» **EXERCISE DIRECTIONS**
Needed from the data below: all lines that contain the word "less".

-*-

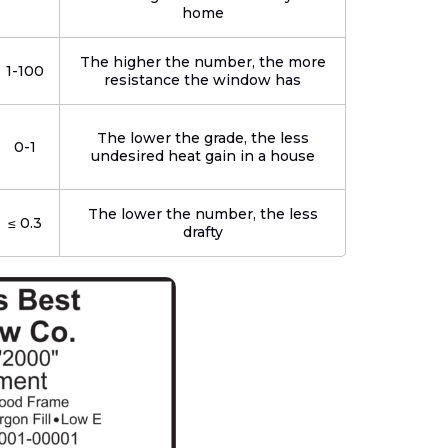
home
The higher the number, the more
1-100
resistance the window has
The lower the grade, the less
0-1
undesired heat gain in a house
The lower the number, the less
≤ 0.3
drafty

-*-

» **SOLVED PROBLEM**
The lower the grade, the less
The lower the number, the less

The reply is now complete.